Caveat Vendor
California Court of Appeals Fine Tunes the Reach of the Song-Beverly Act
June 09, 2015
Thomas Counts and Elizabeth Dorsi
Last month, the California Court of Appeals issued long-awaited guidance for retailers concerned that the collection of personal information from their in-store customers subjects them to liability under the Song-Beverly Act.
The Song-Beverly Act prohibits businesses from requesting or requiring that cardholders provide personal identifying information (“PII”) during credit card transactions. The precise language and application of the Song-Beverly Act has been much analyzed by courts and commentators alike. The Act provides that “[N]o person, firm, partnership, association, or corporation that accepts credit cards for the transaction of business shall . . . request, or require as a condition to accepting the credit card as payment in full or in part for goods or services, the cardholder to provide personal identification information, which the person, firm, partnership, association, or corporation accepting the credit card writes, causes to be written, or otherwise records upon the credit card transaction form or otherwise.” Cal. Civ. Proc. Code § 1747.08 (emphasis added).
In recent years, the California Supreme Court has clarified the application of the Song-Beverly Act to information collected during online purchases (a description of some of those opinions can be found here). Despite this guidance, retailers wishing to request personal information such as email addresses from in-store customers have been left with little binding precedence regarding the circumstances (if any) under which such a program is permitted.
Levi’s Email Collection Policy Challenged Under Song-Beverly Act
Plaintiff Stacie Harrold sued Levi Strauss & Co. in California state court, alleging that Levi’s practice of requesting customers’ email addresses during in-store credit card transactions violated the Song-Beverly Act.
In July 2014, the trial court denied Harrold’s motion for class certification. Harrold argued that Levi violated the Song-Beverly Act’s prohibition on the collection of PII because Levi’s “Email Capture Policy” required Levi’s employees to solicit customers’ email addresses for mailing lists only after customers had purchased merchandise and been presented with their receipt. Levi responded, and the trial court agreed, that the solicitation of email addresses after the credit card transaction concluded did not constitute a request for PII “in conjunction with a credit card purchase transaction.”
The trial court further found that Harrold’s claims were not typical of those of other class members because she alleged that she was asked for her email address during the credit card transaction, not after it as the email Capture Policy provides. The trial court noted that “[w]hether the request came during the credit card transaction or after the credit card transaction is a key issue in terms of the claims and defenses that will arise in interpreting the application of [the Song-Beverly Act].” Harrold appealed.
California Court of Appeals Adopts the Reasonable Customer Test
On May 19, 2015, the California Court of Appeals (First District) affirmed the trial court’s denial of class certification. The Court of Appeals agreed with Harrold that the Song-Beverly Act’s prohibition on collecting PII applies “at all times during and prior to the completion of a credit card transaction.” The court disagreed, however, that the prohibition extends “beyond that point.”
The court began by assessing Levi’s email collection policy, which only permitted the sales clerk to ask a customer to join its email program after the customer received their transaction receipt and the merchandise had been delivered to the customer.
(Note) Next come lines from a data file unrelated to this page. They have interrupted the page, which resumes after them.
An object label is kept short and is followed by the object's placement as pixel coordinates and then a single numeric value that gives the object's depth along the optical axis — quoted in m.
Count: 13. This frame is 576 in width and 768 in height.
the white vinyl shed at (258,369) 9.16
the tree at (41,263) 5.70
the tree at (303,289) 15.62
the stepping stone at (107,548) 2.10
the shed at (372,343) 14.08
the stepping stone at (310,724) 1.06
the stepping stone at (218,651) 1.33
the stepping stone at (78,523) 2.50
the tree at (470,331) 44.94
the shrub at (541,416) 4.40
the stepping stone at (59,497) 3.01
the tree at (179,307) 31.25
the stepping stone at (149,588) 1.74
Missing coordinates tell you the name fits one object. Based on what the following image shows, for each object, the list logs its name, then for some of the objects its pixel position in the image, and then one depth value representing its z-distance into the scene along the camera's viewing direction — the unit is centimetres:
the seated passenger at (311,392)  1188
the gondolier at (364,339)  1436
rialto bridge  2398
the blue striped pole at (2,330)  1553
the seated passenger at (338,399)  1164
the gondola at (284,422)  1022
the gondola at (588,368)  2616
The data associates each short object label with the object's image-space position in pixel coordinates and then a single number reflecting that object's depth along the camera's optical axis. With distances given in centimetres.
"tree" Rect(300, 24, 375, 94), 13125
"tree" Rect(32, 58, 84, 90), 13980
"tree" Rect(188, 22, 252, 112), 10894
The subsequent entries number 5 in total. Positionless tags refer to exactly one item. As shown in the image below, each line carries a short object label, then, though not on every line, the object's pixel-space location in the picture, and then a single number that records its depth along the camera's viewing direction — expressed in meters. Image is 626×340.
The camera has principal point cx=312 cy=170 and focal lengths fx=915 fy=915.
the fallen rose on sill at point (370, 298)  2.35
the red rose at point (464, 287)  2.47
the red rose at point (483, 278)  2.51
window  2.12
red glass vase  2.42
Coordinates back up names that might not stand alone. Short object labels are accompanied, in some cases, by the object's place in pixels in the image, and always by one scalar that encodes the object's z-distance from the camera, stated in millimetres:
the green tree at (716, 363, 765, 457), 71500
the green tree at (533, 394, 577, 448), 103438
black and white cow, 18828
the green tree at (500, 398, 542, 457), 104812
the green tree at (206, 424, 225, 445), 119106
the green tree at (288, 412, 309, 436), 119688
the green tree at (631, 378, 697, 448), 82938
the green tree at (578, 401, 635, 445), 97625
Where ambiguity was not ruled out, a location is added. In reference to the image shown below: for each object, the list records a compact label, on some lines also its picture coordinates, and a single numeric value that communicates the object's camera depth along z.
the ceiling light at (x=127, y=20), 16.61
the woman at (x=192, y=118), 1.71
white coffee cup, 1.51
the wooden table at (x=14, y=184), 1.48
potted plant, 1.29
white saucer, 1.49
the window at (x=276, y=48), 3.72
The court found that at this point, the transaction was over and “such a request [for PII] cannot reasonably be considered—by the customer or by anyone else—as a condition of acceptance of the credit card as a form of payment.”
Next, the court considered Harrold’s argument that the phrase “as a condition to accepting the credit card as payment in full or in part for goods or services” in the Song-Beverly Act qualifies only the prohibition on “requiring” the submission of PII, not on “requesting” such information from credit card customers. Under this interpretation, retailers would never be permitted to request PII from in-store credit card customers. Harrold argued that this interpretation is proper under the “last antecedent rule” due to the placement of the comma in the phrase “request, or require.” The court rejected this statutory interpretation for two reasons.
First, the court analyzed the legislative history of the Song-Beverly Act. Prior to the amendment of the Act in 1991, the statute only forbade retailers from “require[ing]” the provision of PII to complete a credit card transaction. Based on concern that retailers could circumvent this prohibition by simply contending that they were requesting the information, the Act was amended to prohibit “requests” for PII. The court thus found that the clause “as a condition to” was intended to apply equally to both a retailer “request[ing]” or “require[ing]” PII.
Second, the court evaluated the purpose of the Song-Beverly Act, which was intended to protect consumer privacy and “to prohibit merchants from obtaining personal identification information under the mistaken impression the information is required to process a credit card transaction[.]